::: Information shown

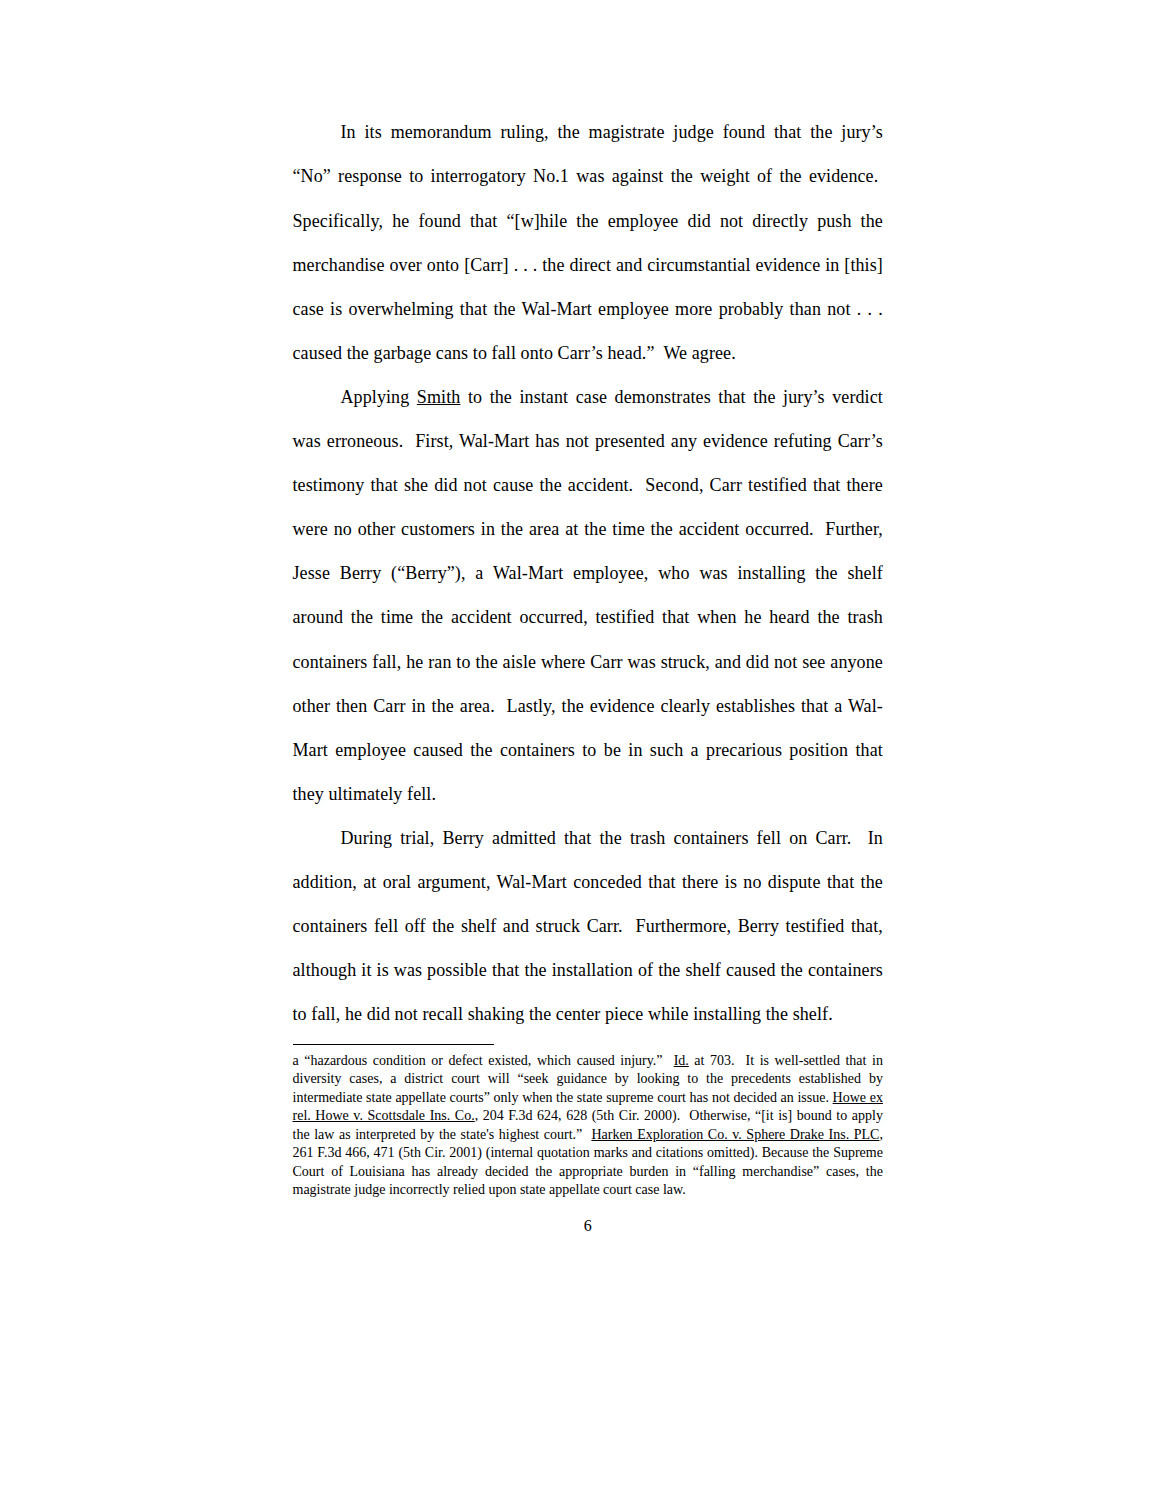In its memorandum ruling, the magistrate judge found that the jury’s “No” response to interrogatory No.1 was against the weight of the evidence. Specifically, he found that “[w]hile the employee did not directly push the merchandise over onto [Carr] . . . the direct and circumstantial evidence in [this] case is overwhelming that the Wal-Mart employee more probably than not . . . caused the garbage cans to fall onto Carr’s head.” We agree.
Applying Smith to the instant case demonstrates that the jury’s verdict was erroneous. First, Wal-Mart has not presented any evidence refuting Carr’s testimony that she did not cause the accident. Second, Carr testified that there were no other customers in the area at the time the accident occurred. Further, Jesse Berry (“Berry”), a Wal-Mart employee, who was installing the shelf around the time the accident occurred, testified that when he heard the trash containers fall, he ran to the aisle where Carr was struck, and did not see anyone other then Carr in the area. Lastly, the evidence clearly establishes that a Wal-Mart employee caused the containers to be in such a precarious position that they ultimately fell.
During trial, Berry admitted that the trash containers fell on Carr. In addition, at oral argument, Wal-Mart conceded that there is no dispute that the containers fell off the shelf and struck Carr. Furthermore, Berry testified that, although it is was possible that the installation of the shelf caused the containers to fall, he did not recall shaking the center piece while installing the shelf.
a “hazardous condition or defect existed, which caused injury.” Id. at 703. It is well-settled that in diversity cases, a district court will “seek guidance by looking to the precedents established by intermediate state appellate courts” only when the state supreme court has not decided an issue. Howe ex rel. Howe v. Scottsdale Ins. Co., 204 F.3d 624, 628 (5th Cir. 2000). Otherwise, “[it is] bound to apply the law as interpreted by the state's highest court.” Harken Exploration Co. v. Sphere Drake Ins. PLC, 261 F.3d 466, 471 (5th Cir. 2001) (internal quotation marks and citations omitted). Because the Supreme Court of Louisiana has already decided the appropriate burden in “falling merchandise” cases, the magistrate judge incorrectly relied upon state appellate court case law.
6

::::::
::: Information shown

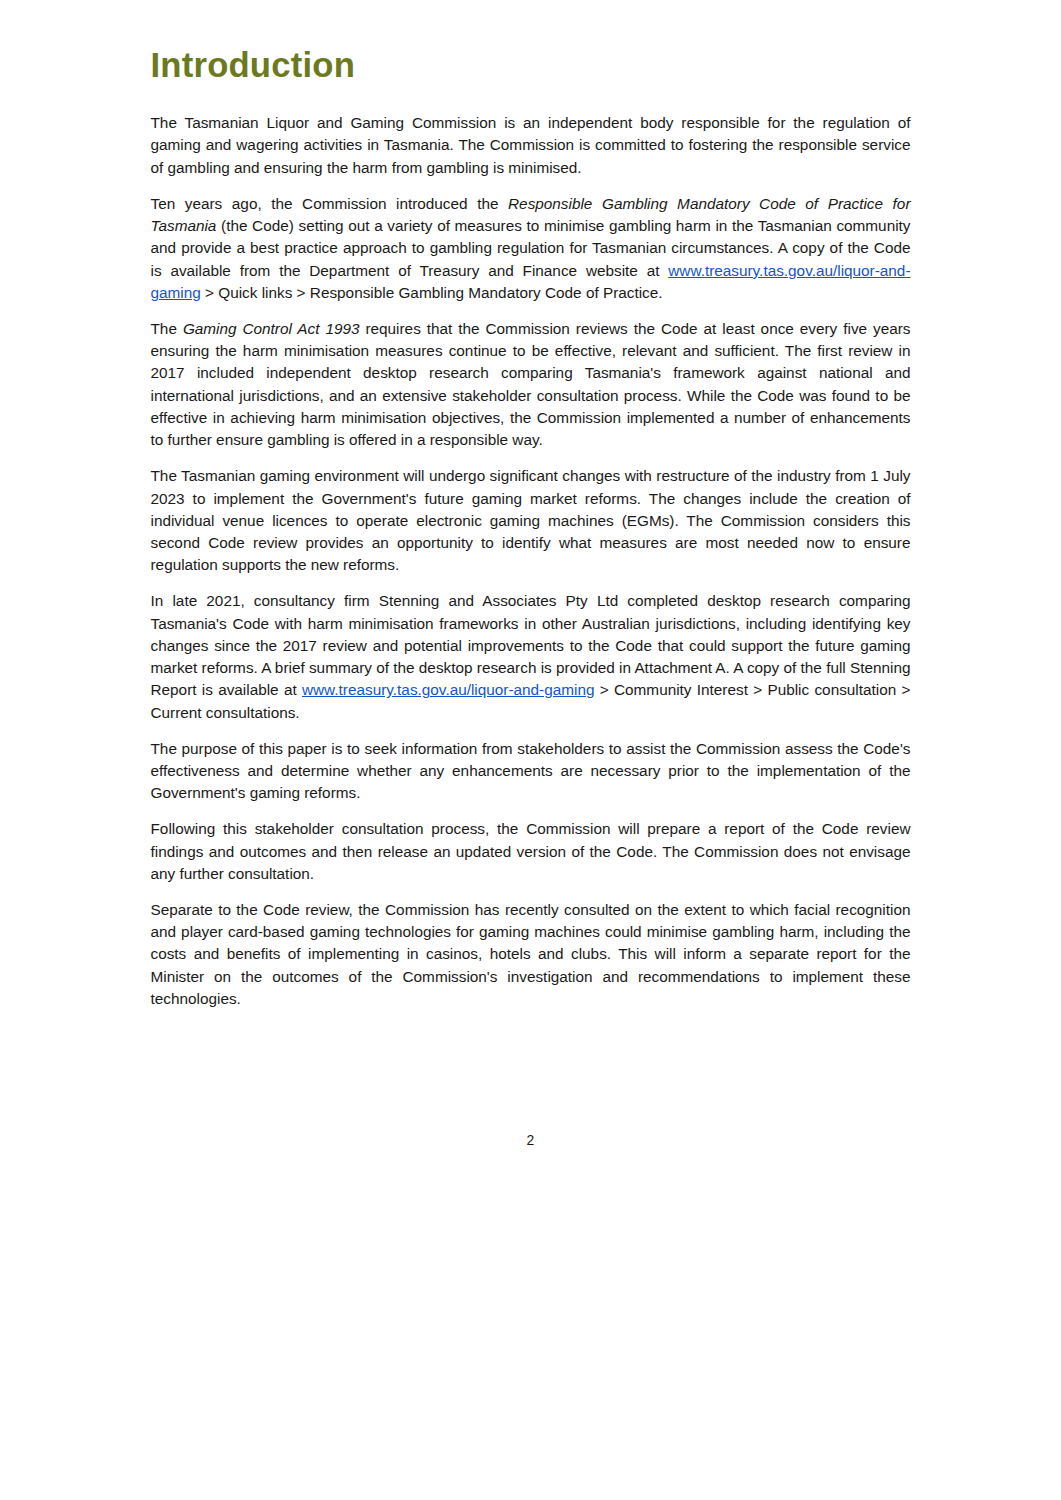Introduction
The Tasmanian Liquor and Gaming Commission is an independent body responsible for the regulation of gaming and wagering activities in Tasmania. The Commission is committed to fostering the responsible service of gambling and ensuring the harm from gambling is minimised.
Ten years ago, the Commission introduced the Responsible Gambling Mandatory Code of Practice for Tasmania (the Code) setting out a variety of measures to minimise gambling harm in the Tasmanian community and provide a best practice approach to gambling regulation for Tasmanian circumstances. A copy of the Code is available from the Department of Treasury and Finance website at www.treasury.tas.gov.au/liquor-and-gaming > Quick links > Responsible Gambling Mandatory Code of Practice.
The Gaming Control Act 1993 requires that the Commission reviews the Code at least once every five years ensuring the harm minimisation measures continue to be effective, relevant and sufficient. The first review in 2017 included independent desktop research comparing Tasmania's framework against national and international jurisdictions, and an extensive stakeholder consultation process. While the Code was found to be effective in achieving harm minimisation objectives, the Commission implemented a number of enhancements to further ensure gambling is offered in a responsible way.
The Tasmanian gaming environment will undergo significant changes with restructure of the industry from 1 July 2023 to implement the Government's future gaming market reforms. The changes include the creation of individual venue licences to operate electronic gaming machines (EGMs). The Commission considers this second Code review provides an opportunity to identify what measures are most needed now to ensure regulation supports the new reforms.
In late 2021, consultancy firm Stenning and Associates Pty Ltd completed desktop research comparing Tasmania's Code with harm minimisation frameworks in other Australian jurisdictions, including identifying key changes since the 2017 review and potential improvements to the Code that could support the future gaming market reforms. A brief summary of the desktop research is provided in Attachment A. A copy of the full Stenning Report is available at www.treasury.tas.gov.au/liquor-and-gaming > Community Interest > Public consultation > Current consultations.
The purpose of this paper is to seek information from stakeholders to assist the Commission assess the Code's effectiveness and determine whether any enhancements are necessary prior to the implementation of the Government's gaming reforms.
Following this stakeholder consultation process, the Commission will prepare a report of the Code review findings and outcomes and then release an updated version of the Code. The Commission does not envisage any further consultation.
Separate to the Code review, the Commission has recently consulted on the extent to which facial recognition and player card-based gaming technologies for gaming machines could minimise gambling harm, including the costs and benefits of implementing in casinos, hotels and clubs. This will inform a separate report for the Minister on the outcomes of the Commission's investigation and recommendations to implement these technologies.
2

::::::

■ **Requirement**: In the listing, find every line with the word "installing" and return it.

■ **Result of this task**:
Applying Smith to the instant case demonstrates that the jury’s verdict was erroneous. First, Wal-Mart has not presented any evidence refuting Carr’s testimony that she did not cause the accident. Second, Carr testified that there were no other customers in the area at the time the accident occurred. Further, Jesse Berry (“Berry”), a Wal-Mart employee, who was installing the shelf around the time the accident occurred, testified that when he heard the trash containers fall, he ran to the aisle where Carr was struck, and did not see anyone other then Carr in the area. Lastly, the evidence clearly establishes that a Wal-Mart employee caused the containers to be in such a precarious position that they ultimately fell.
During trial, Berry admitted that the trash containers fell on Carr. In addition, at oral argument, Wal-Mart conceded that there is no dispute that the containers fell off the shelf and struck Carr. Furthermore, Berry testified that, although it is was possible that the installation of the shelf caused the containers to fall, he did not recall shaking the center piece while installing the shelf.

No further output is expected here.